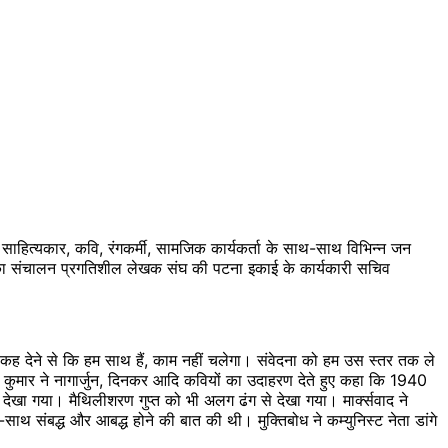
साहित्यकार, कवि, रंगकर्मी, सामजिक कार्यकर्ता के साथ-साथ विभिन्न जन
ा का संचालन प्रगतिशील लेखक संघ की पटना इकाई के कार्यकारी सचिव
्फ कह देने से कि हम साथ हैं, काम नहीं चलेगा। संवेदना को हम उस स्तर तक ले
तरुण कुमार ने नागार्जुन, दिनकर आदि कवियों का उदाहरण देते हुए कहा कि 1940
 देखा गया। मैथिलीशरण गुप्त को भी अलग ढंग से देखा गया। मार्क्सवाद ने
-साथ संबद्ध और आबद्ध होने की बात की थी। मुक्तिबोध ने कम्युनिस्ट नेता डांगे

• • •

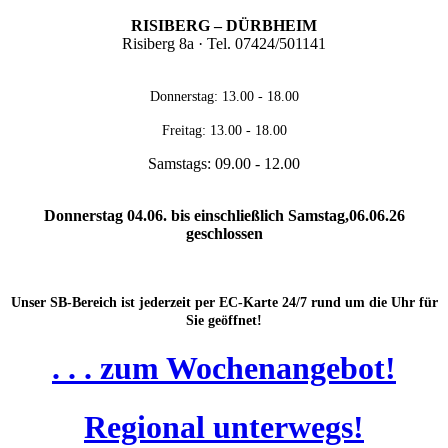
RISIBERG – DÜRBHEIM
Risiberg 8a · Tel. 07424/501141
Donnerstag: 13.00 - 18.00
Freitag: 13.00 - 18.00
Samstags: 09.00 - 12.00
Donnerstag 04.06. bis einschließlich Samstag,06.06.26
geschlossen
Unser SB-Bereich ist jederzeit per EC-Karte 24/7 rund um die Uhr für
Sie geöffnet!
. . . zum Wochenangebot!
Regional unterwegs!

• • •

WHAT THE TASK ASKS: Copy the rows starting at the line that contains "साहित्यकार, कवि, रंगकर्मी, सामजिक" and ending at the line that contains "-साथ संबद्ध और", both included, with each line exactly as it appears.

RESULT FOR THIS EXERCISE:
साहित्यकार, कवि, रंगकर्मी, सामजिक कार्यकर्ता के साथ-साथ विभिन्न जन
ा का संचालन प्रगतिशील लेखक संघ की पटना इकाई के कार्यकारी सचिव
्फ कह देने से कि हम साथ हैं, काम नहीं चलेगा। संवेदना को हम उस स्तर तक ले
तरुण कुमार ने नागार्जुन, दिनकर आदि कवियों का उदाहरण देते हुए कहा कि 1940
 देखा गया। मैथिलीशरण गुप्त को भी अलग ढंग से देखा गया। मार्क्सवाद ने
-साथ संबद्ध और आबद्ध होने की बात की थी। मुक्तिबोध ने कम्युनिस्ट नेता डांगे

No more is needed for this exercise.